Мне нравится копаться в земле, ухаживать за нежными ростками. Нравится наблюдать, как они оживают, становятся крепче, зацветают, — и понимать, что все это сделано моими руками. Иногда больно опускаться и подниматься, но результат стоит всех усилий. Благодаря мне появляется что-то прекрасное.
Весь день я пропалываю, вытаскиваю камешки и убираю глиняную землю из заброшенных клумб, а после наполняю их новой, обогащенной компостом. К середине недели две клумбы в идеальном состоянии, чтобы подумать о посадке в них растений. Я провожу пальцами по потертому дереву, составляя в голове списки цветов, которые позже прорастут здесь.

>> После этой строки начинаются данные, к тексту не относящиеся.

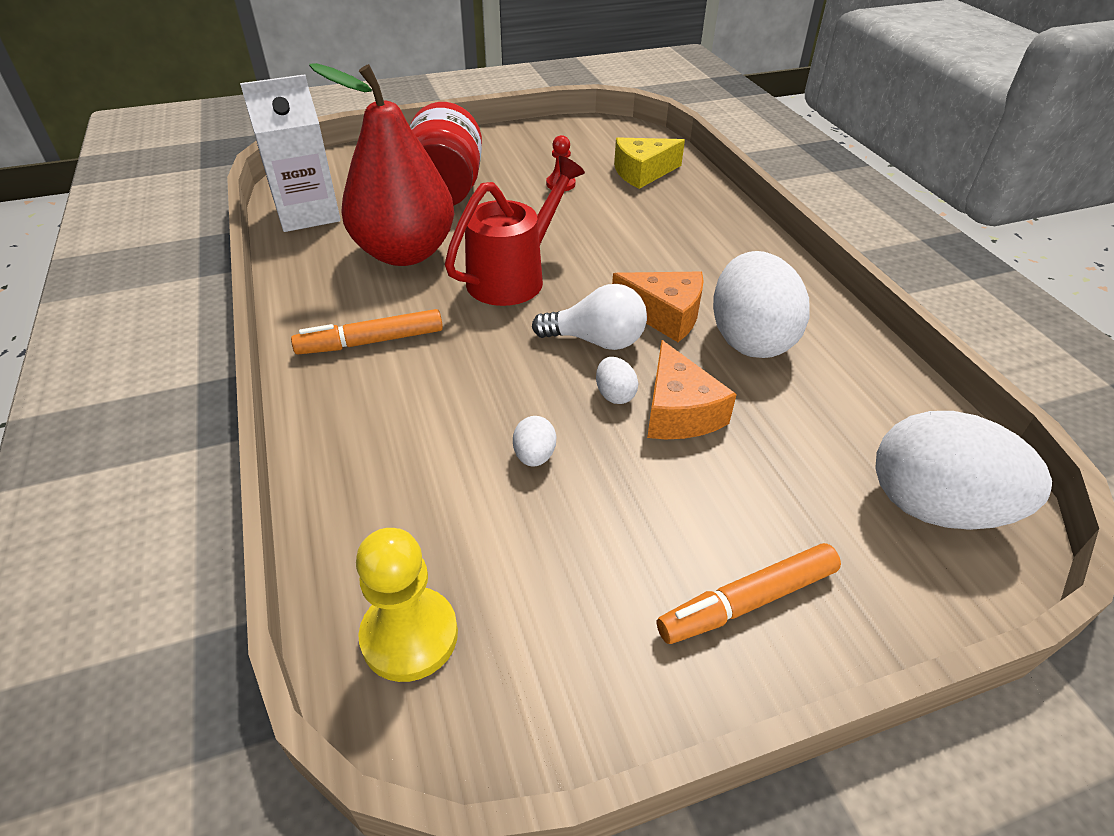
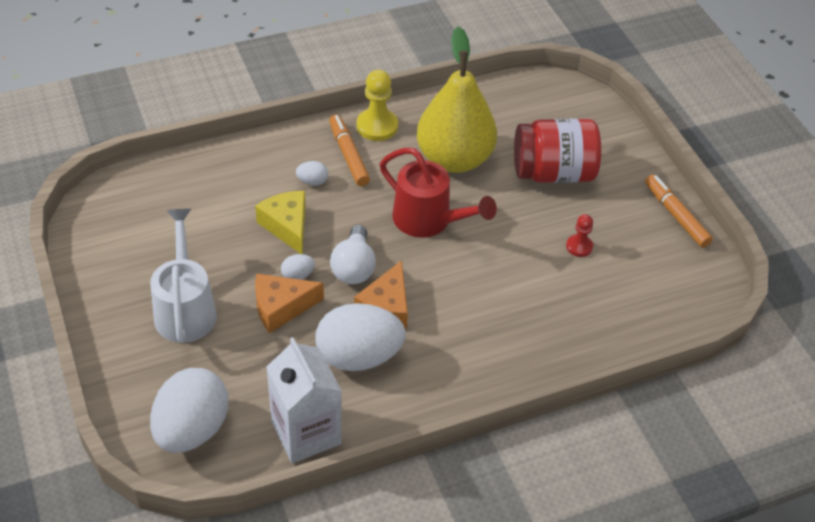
camera: 85 degrees right, 5 degrees up
(307, 214) = (501, 100): white carton -> white carton (306, 432)
(405, 253) = (454, 159): red pear -> yellow pear
(409, 636) = (133, 196): yellow pawn -> yellow pawn (377, 126)
(534, 456) = (244, 237): white egg -> white egg (312, 181)
(642, 172) = (615, 307): yellow cheese -> yellow cheese (287, 226)
(697, 529) = (185, 308): none -> white watering can
(748, 602) = (136, 325): orange marker -> orange marker (675, 215)

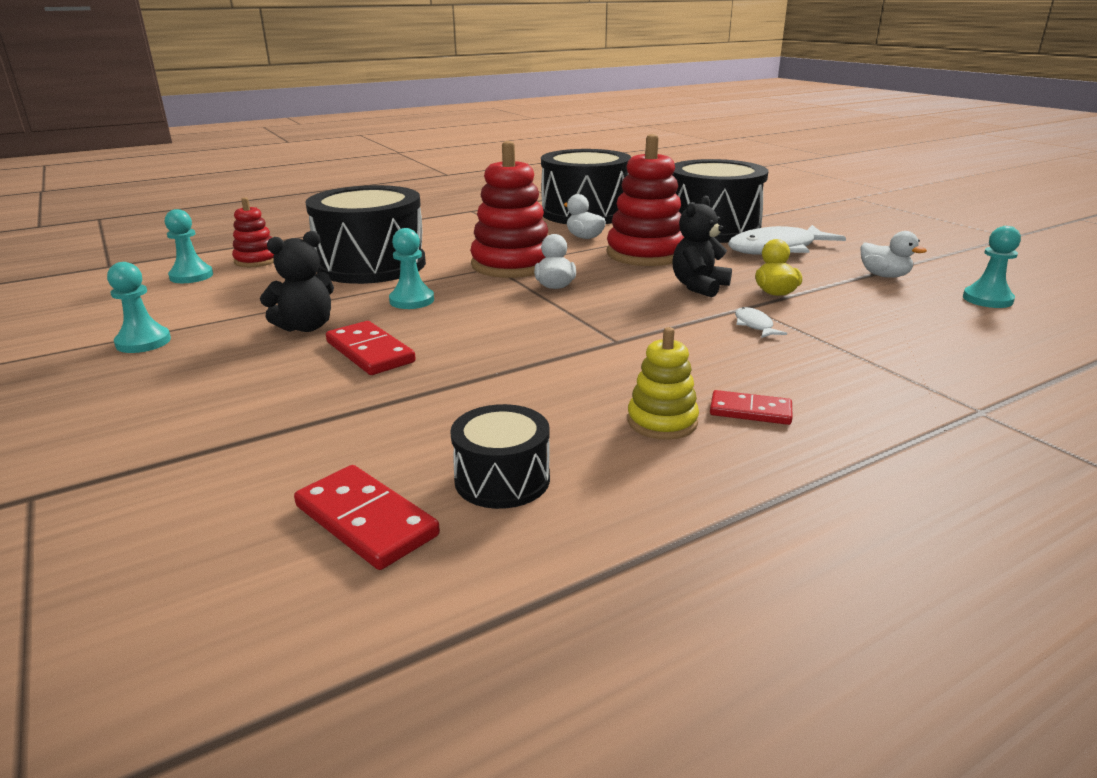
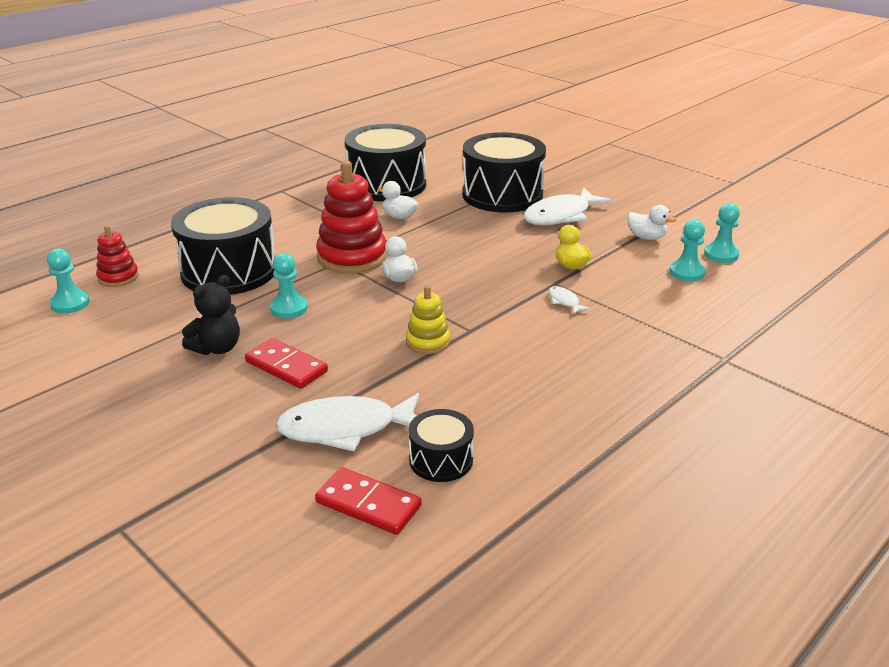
camera: 15 degrees left, 5 degrees up
(143, 342) = (87, 382): turquoise pawn -> turquoise pawn (686, 272)
(396, 424) = (345, 428): none -> white fish
(645, 254) = (458, 232): red stacking toy -> none
(662, 422) = (527, 398): yellow stacking toy -> yellow stacking toy (428, 342)
(699, 286) = (512, 265): black teddy bear -> none
(750, 411) = (582, 381): red domino -> none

Внешние стенки деревянных клумб Мина разрисовала сердечками и знаками бесконечности, добавив, когда уже сидела здесь со мной, свою любимую цитату, а вокруг нее звезды, двух держащихся за руки девочек и улетающие ввысь красные воздушные шары. Отряхиваю грязь с пальцев, чтобы коснуться того, чего касалась она.
— Софи.
Я поднимаю взгляд. На крыльце стоит папа, одетый в свою постоянную голубую рубашку и галстук. Галстук висит криво, и мне так и хочется потянуться и поправить его, но я не могу.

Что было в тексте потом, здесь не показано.